Sliccs Gotcha: Yeah the album is called Overlords of the Underworld, it’ll be out in early February and it’s me and my brother Felix Mitchell the Billionaire. It’s just something we’ve been wanting to do for a long time, you know release a proper album together. You know, Fe is an idea guy, and he’s had the concepts for this album floating around in his head for a minute, so when we both had the time to do it, we went straight to the studio and just started recording. The basic idea behind the album is that in their own mind, everyone is king of their world, and so we took the concept that we were the kings of the world we’ve known, whether it’s the streets or the underground rap circuit, and named it Overlords of the Underworld.
As we enter a brand new year, what are your goals for ’09, and where would you like to see yourself at this time next year?

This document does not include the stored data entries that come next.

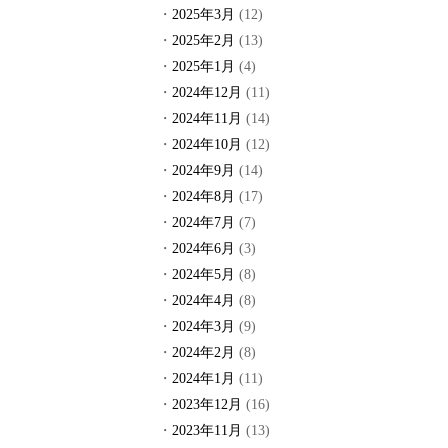
2025年3月
(12)
2025年2月
(13)
2025年1月
(4)
2024年12月
(11)
2024年11月
(14)
2024年10月
(12)
2024年9月
(14)
2024年8月
(17)
2024年7月
(7)
2024年6月
(3)
2024年5月
(8)
2024年4月
(8)
2024年3月
(9)
2024年2月
(8)
2024年1月
(11)
2023年12月
(16)
2023年11月
(13)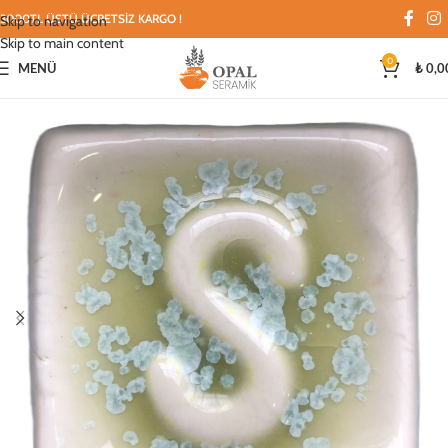
3000TL ÜSTÜ ÜCRETSİZ KARGO !
Skip to navigation
Skip to main content
0
MENÜ
₺
0,0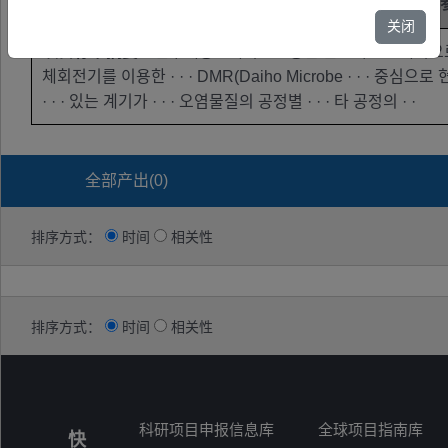
关键词
未公开
关闭
项目标书摘要
：연구내용○ 제거 · · · 공간 분포와 · · · 해석으로
체회전기를 이용한 · · · DMR(Daiho Microbe · · · 중심으
· · · 있는 계기가 · · · 오염물질의 공정별 · · · 타 공정의 · ·
全部产出(
0
)
排序方式：
时间
相关性
排序方式：
时间
相关性
科研项目申报信息库
全球项目指南库
快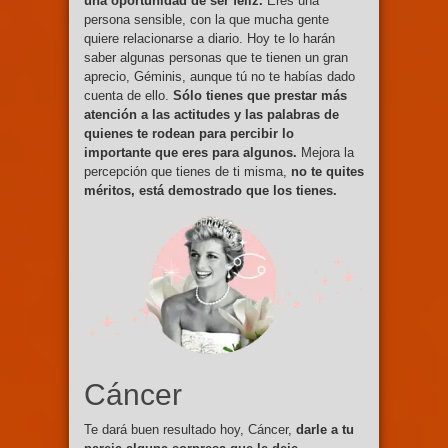
una oportunidad de ser feliz.
Eres una
persona sensible, con la que mucha gente
quiere relacionarse a diario. Hoy te lo harán
saber algunas personas que te tienen un gran
aprecio, Géminis, aunque tú no te habías dado
cuenta de ello.
Sólo tienes que prestar más
atención a las actitudes y las palabras de
quienes te rodean para percibir lo
importante que eres para algunos.
Mejora la
percepción que tienes de ti misma,
no te quites
méritos, está demostrado que los tienes.
Cáncer
Te dará buen resultado hoy, Cáncer,
darle a tu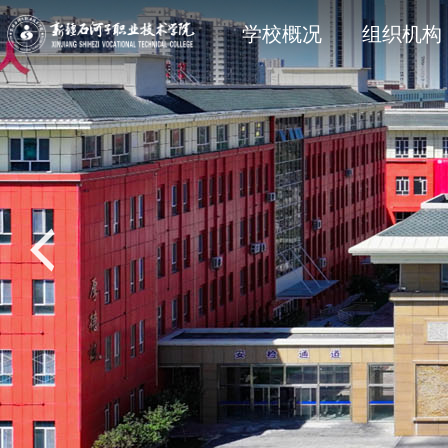
学院简介
石职动态
科研动态
信息公开法规与制度
现任领
院部风
创新服
主动公
学校概况
组织机构
党建专题
教学动态
学工处
招生专题
思政育
双创教
共青团
就业专
校风校训
媒体关注
科协技术学会
信息公开其它
石职印
语言文字建设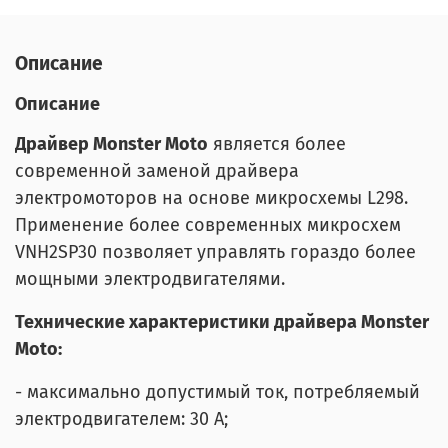
Описание
Описание
Драйвер Monster Moto
является более
современной заменой драйвера
электромоторов на основе микросхемы L298.
Применение более современных микросхем
VNH2SP30 позволяет управлять гораздо более
мощными электродвигателями.
Технические характеристики драйвера Monster
Moto:
- максимально допустимый ток, потребляемый
электродвигателем: 30 А;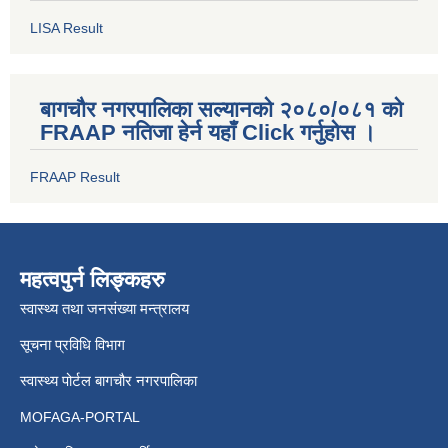
LISA Result
बागचौर नगरपालिका सल्यानको २०८०/०८१ को
FRAAP नतिजा हेर्न यहाँ Click गर्नुहोस ।
FRAAP Result
महत्वपुर्न लिङ्कहरु
स्वास्थ्य तथा जनसंख्या मन्त्रालय
सूचना प्रविधि विभाग
स्वास्थ्य पोर्टल बागचौर नगरपालिका
MOFAGA-PORTAL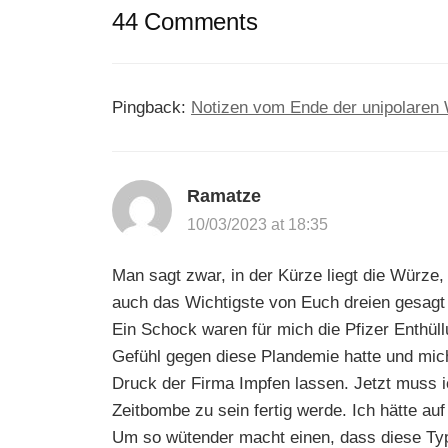
44 Comments
Pingback:
Notizen vom Ende der unipolaren 
Ramatze
10/03/2023 at 18:35
Man sagt zwar, in der Kürze liegt die Würze
auch das Wichtigste von Euch dreien gesagt
Ein Schock waren für mich die Pfizer Enthül
Gefühl gegen diese Plandemie hatte und mich 
Druck der Firma Impfen lassen. Jetzt muss i
Zeitbombe zu sein fertig werde. Ich hätte auf
Um so wütender macht einen, dass diese Typ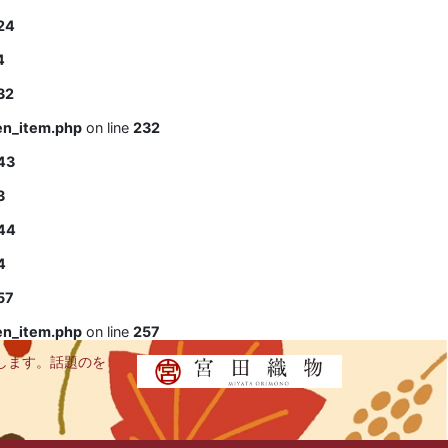
24
4
32
en_item.php
on line
232
43
3
44
4
57
en_item.php
on line
257
します。話題のを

Sliccs Gotcha: Man, this time next year my goal is to be comin off of one tour and about to start another, you know. I basically just want to keep doing what I’m doing, but get better. This time next year I wanna have three or four videos in the bag instead of one. I wanna have two or three mix tapes and two or three albums released instead of one, you know? Basically just keep doing what I’m doing but take it to the next level. Also, stay on the lookout for a bunch of big things coming from MFR, you know we got everything from Whale Water and Whale Soda to more Whale Clothing ready to come out, so be ready for all that cause you know we gonna be on our grind in ’09.